Retype the records below exactly as they appear, but leave out any pictures.

(Beginning of Dataset excerpts)

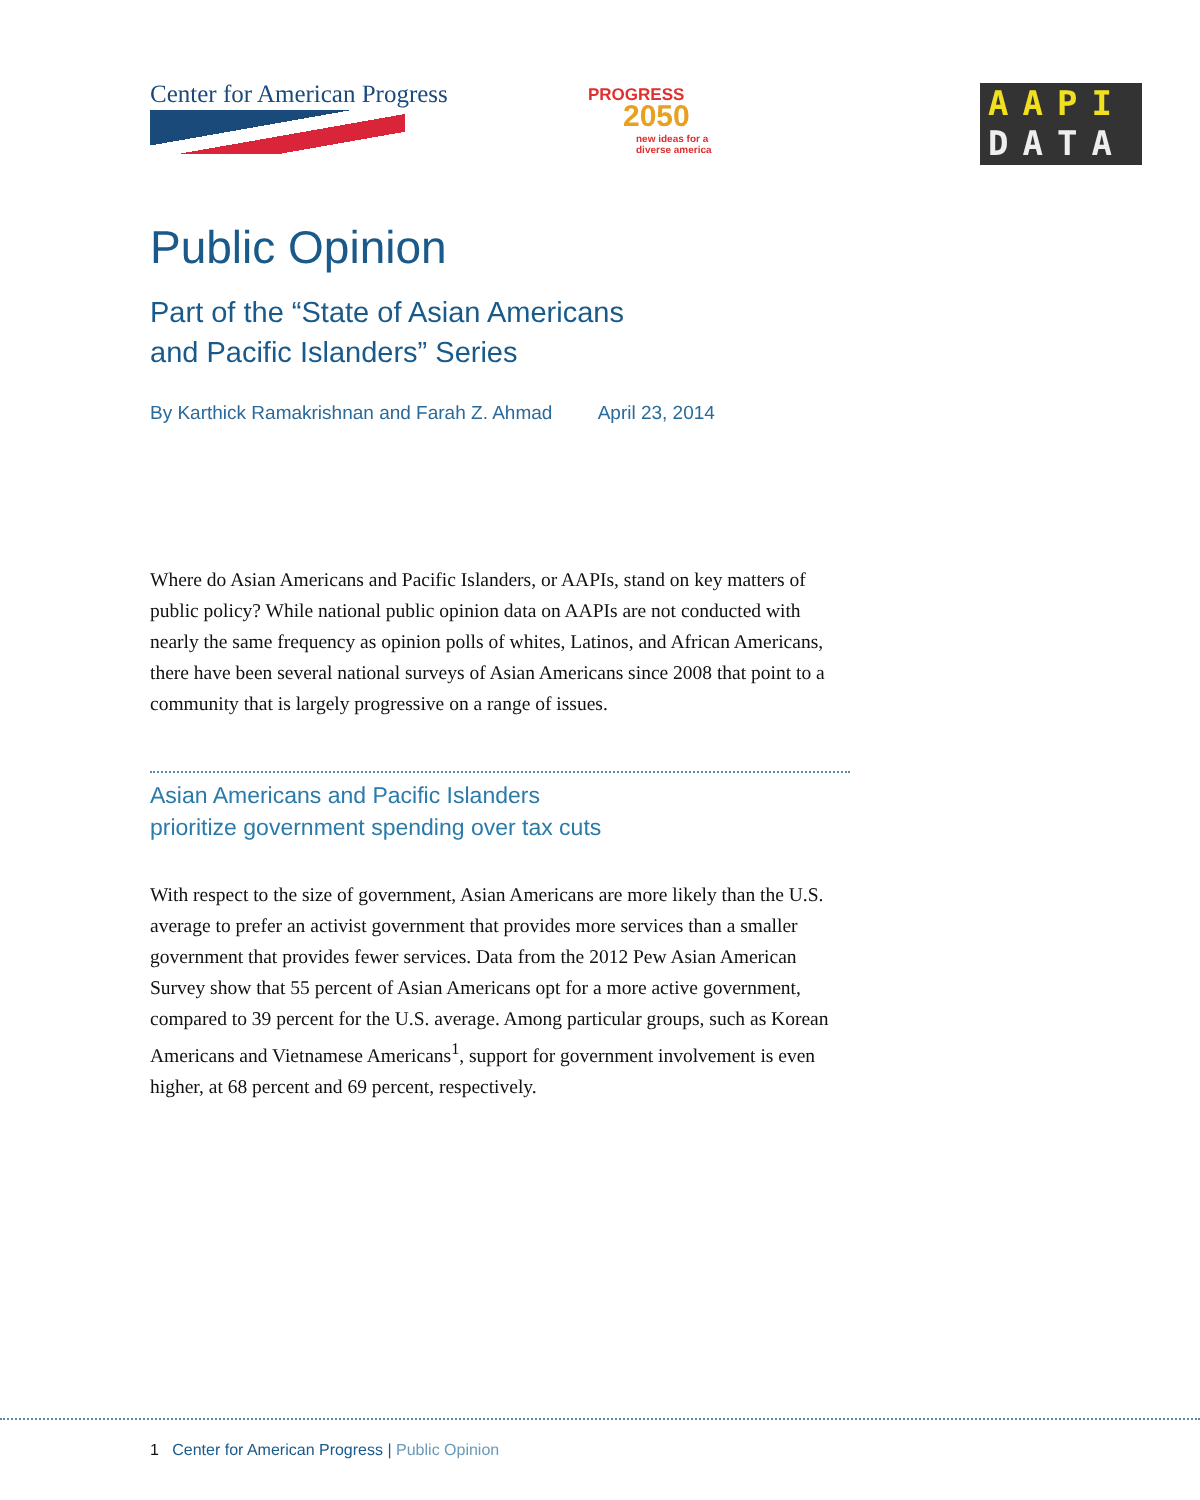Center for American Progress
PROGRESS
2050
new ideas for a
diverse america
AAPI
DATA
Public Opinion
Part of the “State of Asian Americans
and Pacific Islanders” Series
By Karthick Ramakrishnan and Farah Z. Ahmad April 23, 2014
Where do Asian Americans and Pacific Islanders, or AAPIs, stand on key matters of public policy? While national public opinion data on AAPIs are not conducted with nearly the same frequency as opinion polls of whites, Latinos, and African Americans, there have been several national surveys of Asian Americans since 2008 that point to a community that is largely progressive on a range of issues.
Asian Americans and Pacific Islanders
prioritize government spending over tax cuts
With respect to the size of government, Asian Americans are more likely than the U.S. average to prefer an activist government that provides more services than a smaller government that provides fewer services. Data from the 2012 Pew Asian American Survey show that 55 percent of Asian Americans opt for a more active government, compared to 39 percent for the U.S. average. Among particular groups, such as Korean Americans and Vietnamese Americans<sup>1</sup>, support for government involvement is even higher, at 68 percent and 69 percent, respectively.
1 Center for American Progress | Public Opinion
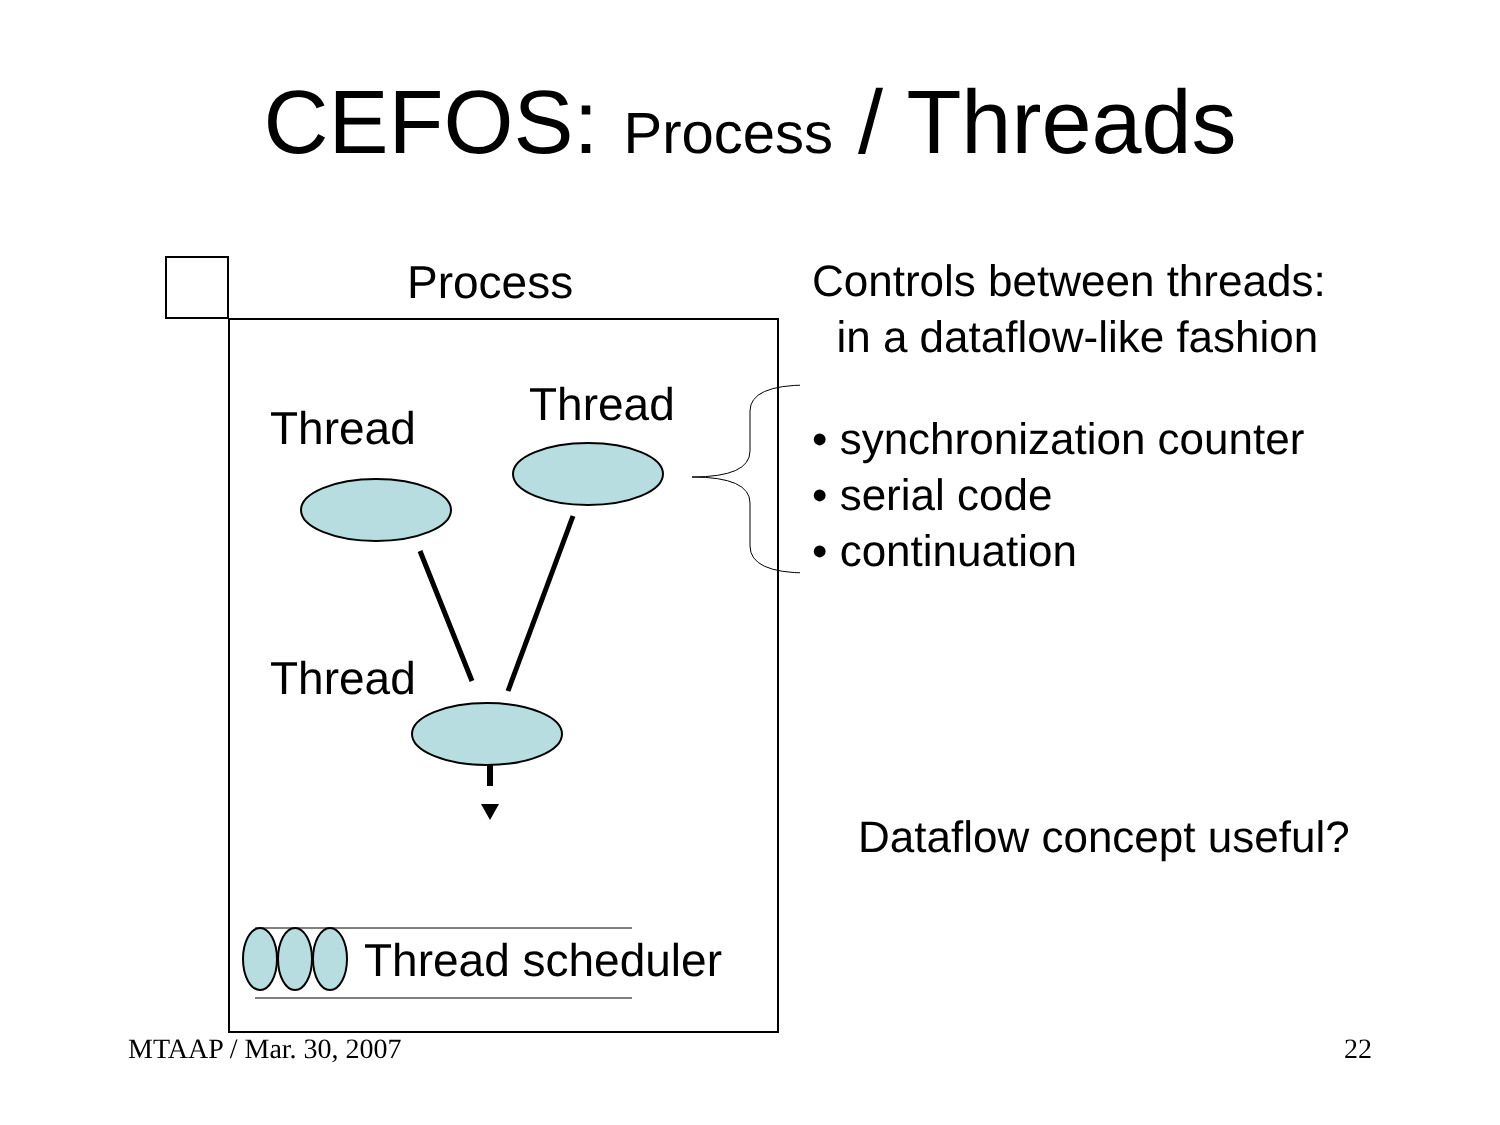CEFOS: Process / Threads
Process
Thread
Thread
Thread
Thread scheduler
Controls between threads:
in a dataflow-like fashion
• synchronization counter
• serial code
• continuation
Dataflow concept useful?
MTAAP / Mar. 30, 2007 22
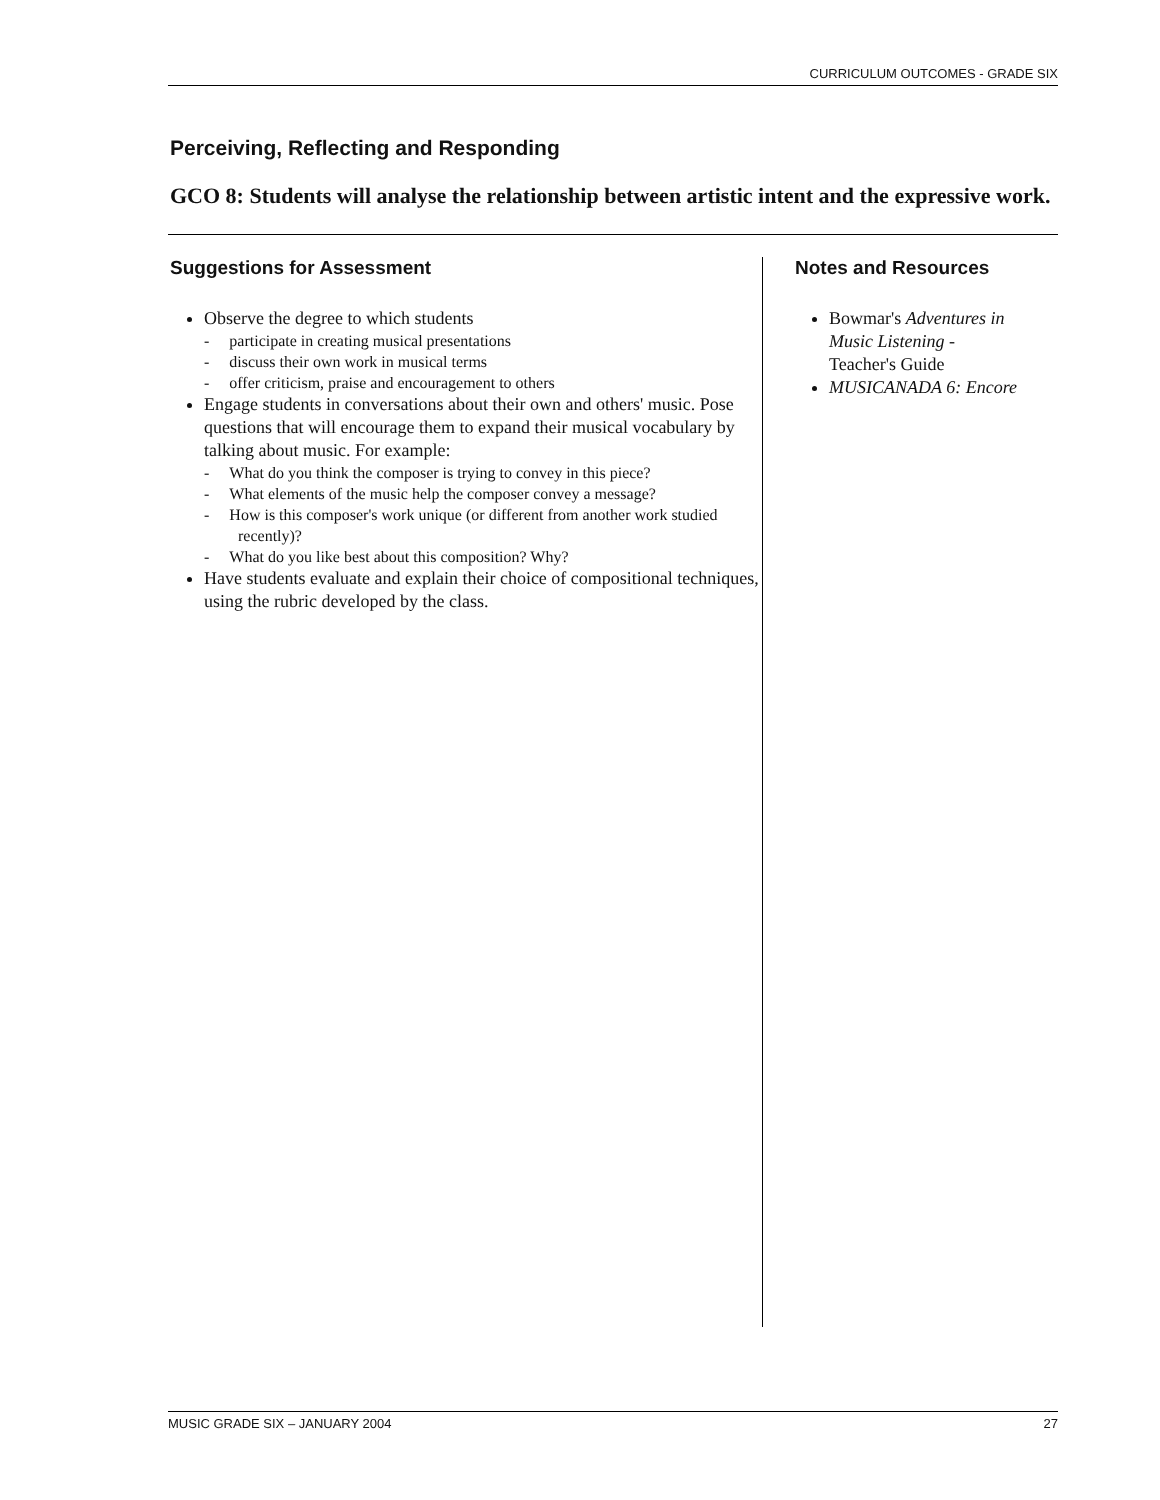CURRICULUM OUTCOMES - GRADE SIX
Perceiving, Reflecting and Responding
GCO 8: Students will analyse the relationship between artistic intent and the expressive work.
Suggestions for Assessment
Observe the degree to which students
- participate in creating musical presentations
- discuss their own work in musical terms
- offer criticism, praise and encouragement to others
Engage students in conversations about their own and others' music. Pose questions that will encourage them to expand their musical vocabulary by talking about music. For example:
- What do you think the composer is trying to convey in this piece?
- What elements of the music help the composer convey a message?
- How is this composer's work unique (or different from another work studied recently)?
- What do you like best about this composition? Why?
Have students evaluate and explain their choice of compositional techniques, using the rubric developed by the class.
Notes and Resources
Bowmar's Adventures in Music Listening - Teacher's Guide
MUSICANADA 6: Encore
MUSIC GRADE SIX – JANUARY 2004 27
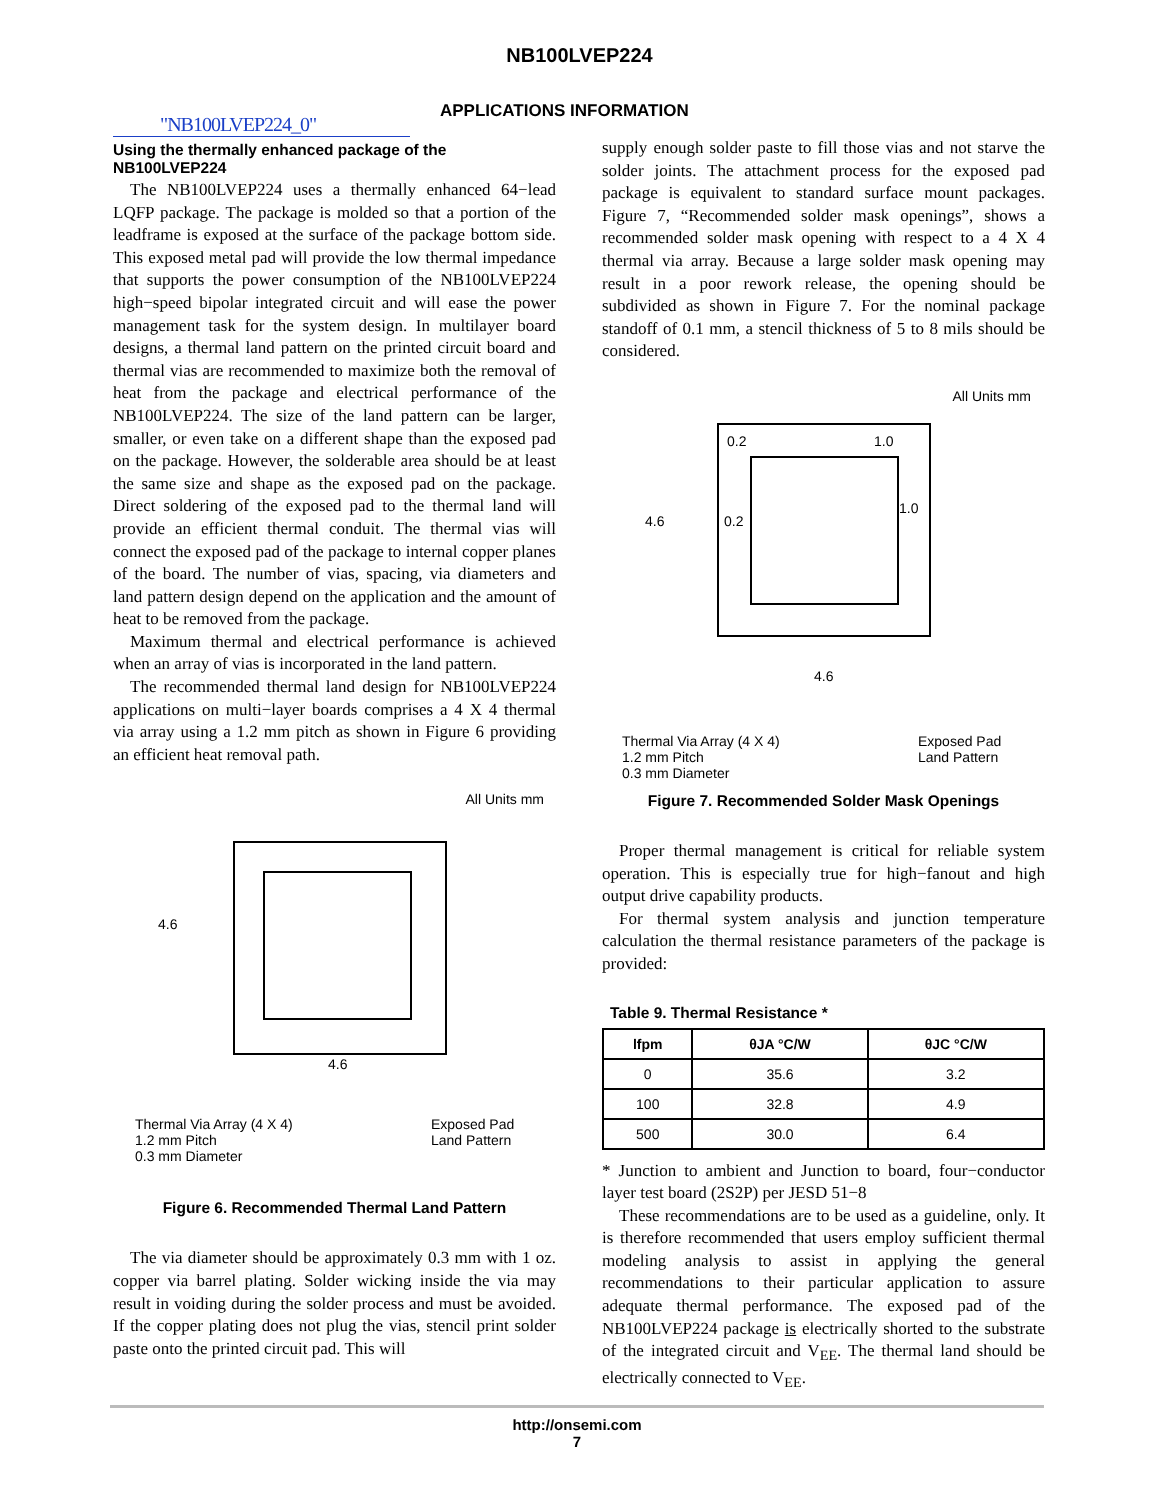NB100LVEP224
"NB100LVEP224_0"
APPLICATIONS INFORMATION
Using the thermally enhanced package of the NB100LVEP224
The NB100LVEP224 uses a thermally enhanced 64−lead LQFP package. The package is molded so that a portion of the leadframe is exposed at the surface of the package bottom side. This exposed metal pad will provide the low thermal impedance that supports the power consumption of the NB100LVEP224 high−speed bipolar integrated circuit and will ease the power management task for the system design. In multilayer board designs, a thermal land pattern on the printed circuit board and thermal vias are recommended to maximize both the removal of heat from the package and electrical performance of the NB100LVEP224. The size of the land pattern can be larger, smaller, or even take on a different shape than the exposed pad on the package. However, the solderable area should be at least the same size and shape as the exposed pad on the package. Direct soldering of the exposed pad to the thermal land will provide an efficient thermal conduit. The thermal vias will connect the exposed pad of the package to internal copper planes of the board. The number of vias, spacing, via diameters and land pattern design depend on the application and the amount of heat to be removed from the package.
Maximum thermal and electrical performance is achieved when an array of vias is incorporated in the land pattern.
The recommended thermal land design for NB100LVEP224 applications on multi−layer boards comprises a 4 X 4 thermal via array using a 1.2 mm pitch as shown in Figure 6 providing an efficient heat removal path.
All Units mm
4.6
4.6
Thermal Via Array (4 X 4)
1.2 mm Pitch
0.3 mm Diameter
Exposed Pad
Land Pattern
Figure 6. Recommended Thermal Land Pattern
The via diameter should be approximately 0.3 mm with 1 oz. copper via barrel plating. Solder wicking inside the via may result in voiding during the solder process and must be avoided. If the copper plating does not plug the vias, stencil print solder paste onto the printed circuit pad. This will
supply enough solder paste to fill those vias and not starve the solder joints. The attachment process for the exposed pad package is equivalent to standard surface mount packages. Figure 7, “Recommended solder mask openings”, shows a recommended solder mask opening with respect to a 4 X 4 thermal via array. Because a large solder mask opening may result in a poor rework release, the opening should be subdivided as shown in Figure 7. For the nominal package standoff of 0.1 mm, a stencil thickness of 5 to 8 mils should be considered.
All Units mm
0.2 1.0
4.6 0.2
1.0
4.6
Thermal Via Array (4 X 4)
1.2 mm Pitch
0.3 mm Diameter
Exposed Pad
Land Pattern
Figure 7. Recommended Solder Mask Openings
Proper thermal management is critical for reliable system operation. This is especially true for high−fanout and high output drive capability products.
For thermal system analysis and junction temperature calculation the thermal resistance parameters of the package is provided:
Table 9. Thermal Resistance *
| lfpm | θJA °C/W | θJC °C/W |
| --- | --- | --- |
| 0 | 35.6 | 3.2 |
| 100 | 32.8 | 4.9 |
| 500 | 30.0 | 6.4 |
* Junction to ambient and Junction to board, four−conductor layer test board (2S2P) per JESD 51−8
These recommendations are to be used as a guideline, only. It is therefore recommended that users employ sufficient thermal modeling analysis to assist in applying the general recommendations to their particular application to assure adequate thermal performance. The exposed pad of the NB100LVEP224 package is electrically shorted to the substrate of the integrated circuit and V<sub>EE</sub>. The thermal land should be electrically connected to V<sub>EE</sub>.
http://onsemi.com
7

(End of Dataset excerpts)

The completed task:
Center for American Progress
PROGRESS
2050
new ideas for a
diverse america
AAPI
DATA
Public Opinion
Part of the “State of Asian Americans
and Pacific Islanders” Series
By Karthick Ramakrishnan and Farah Z. Ahmad April 23, 2014
Where do Asian Americans and Pacific Islanders, or AAPIs, stand on key matters of public policy? While national public opinion data on AAPIs are not conducted with nearly the same frequency as opinion polls of whites, Latinos, and African Americans, there have been several national surveys of Asian Americans since 2008 that point to a community that is largely progressive on a range of issues.
Asian Americans and Pacific Islanders
prioritize government spending over tax cuts
With respect to the size of government, Asian Americans are more likely than the U.S. average to prefer an activist government that provides more services than a smaller government that provides fewer services. Data from the 2012 Pew Asian American Survey show that 55 percent of Asian Americans opt for a more active government, compared to 39 percent for the U.S. average. Among particular groups, such as Korean Americans and Vietnamese Americans<sup>1</sup>, support for government involvement is even higher, at 68 percent and 69 percent, respectively.
1 Center for American Progress | Public Opinion
CEFOS: Process / Threads
Process
Thread
Thread
Thread
Thread scheduler
Controls between threads:
in a dataflow-like fashion
• synchronization counter
• serial code
• continuation
Dataflow concept useful?
MTAAP / Mar. 30, 2007 22
CURRICULUM OUTCOMES - GRADE SIX
Perceiving, Reflecting and Responding
GCO 8: Students will analyse the relationship between artistic intent and the expressive work.
Suggestions for Assessment
Observe the degree to which students
- participate in creating musical presentations
- discuss their own work in musical terms
- offer criticism, praise and encouragement to others
Engage students in conversations about their own and others' music. Pose questions that will encourage them to expand their musical vocabulary by talking about music. For example:
- What do you think the composer is trying to convey in this piece?
- What elements of the music help the composer convey a message?
- How is this composer's work unique (or different from another work studied recently)?
- What do you like best about this composition? Why?
Have students evaluate and explain their choice of compositional techniques, using the rubric developed by the class.
Notes and Resources
Bowmar's Adventures in Music Listening - Teacher's Guide
MUSICANADA 6: Encore
MUSIC GRADE SIX – JANUARY 2004 27
NB100LVEP224
"NB100LVEP224_0"
APPLICATIONS INFORMATION
Using the thermally enhanced package of the NB100LVEP224
The NB100LVEP224 uses a thermally enhanced 64−lead LQFP package. The package is molded so that a portion of the leadframe is exposed at the surface of the package bottom side. This exposed metal pad will provide the low thermal impedance that supports the power consumption of the NB100LVEP224 high−speed bipolar integrated circuit and will ease the power management task for the system design. In multilayer board designs, a thermal land pattern on the printed circuit board and thermal vias are recommended to maximize both the removal of heat from the package and electrical performance of the NB100LVEP224. The size of the land pattern can be larger, smaller, or even take on a different shape than the exposed pad on the package. However, the solderable area should be at least the same size and shape as the exposed pad on the package. Direct soldering of the exposed pad to the thermal land will provide an efficient thermal conduit. The thermal vias will connect the exposed pad of the package to internal copper planes of the board. The number of vias, spacing, via diameters and land pattern design depend on the application and the amount of heat to be removed from the package.
Maximum thermal and electrical performance is achieved when an array of vias is incorporated in the land pattern.
The recommended thermal land design for NB100LVEP224 applications on multi−layer boards comprises a 4 X 4 thermal via array using a 1.2 mm pitch as shown in Figure 6 providing an efficient heat removal path.
All Units mm
4.6
4.6
Thermal Via Array (4 X 4)
1.2 mm Pitch
0.3 mm Diameter
Exposed Pad
Land Pattern
Figure 6. Recommended Thermal Land Pattern
The via diameter should be approximately 0.3 mm with 1 oz. copper via barrel plating. Solder wicking inside the via may result in voiding during the solder process and must be avoided. If the copper plating does not plug the vias, stencil print solder paste onto the printed circuit pad. This will
supply enough solder paste to fill those vias and not starve the solder joints. The attachment process for the exposed pad package is equivalent to standard surface mount packages. Figure 7, “Recommended solder mask openings”, shows a recommended solder mask opening with respect to a 4 X 4 thermal via array. Because a large solder mask opening may result in a poor rework release, the opening should be subdivided as shown in Figure 7. For the nominal package standoff of 0.1 mm, a stencil thickness of 5 to 8 mils should be considered.
All Units mm
0.2 1.0
4.6 0.2
1.0
4.6
Thermal Via Array (4 X 4)
1.2 mm Pitch
0.3 mm Diameter
Exposed Pad
Land Pattern
Figure 7. Recommended Solder Mask Openings
Proper thermal management is critical for reliable system operation. This is especially true for high−fanout and high output drive capability products.
For thermal system analysis and junction temperature calculation the thermal resistance parameters of the package is provided:
Table 9. Thermal Resistance *
| lfpm | θJA °C/W | θJC °C/W |
| --- | --- | --- |
| 0 | 35.6 | 3.2 |
| 100 | 32.8 | 4.9 |
| 500 | 30.0 | 6.4 |
* Junction to ambient and Junction to board, four−conductor layer test board (2S2P) per JESD 51−8
These recommendations are to be used as a guideline, only. It is therefore recommended that users employ sufficient thermal modeling analysis to assist in applying the general recommendations to their particular application to assure adequate thermal performance. The exposed pad of the NB100LVEP224 package is electrically shorted to the substrate of the integrated circuit and V<sub>EE</sub>. The thermal land should be electrically connected to V<sub>EE</sub>.
http://onsemi.com
7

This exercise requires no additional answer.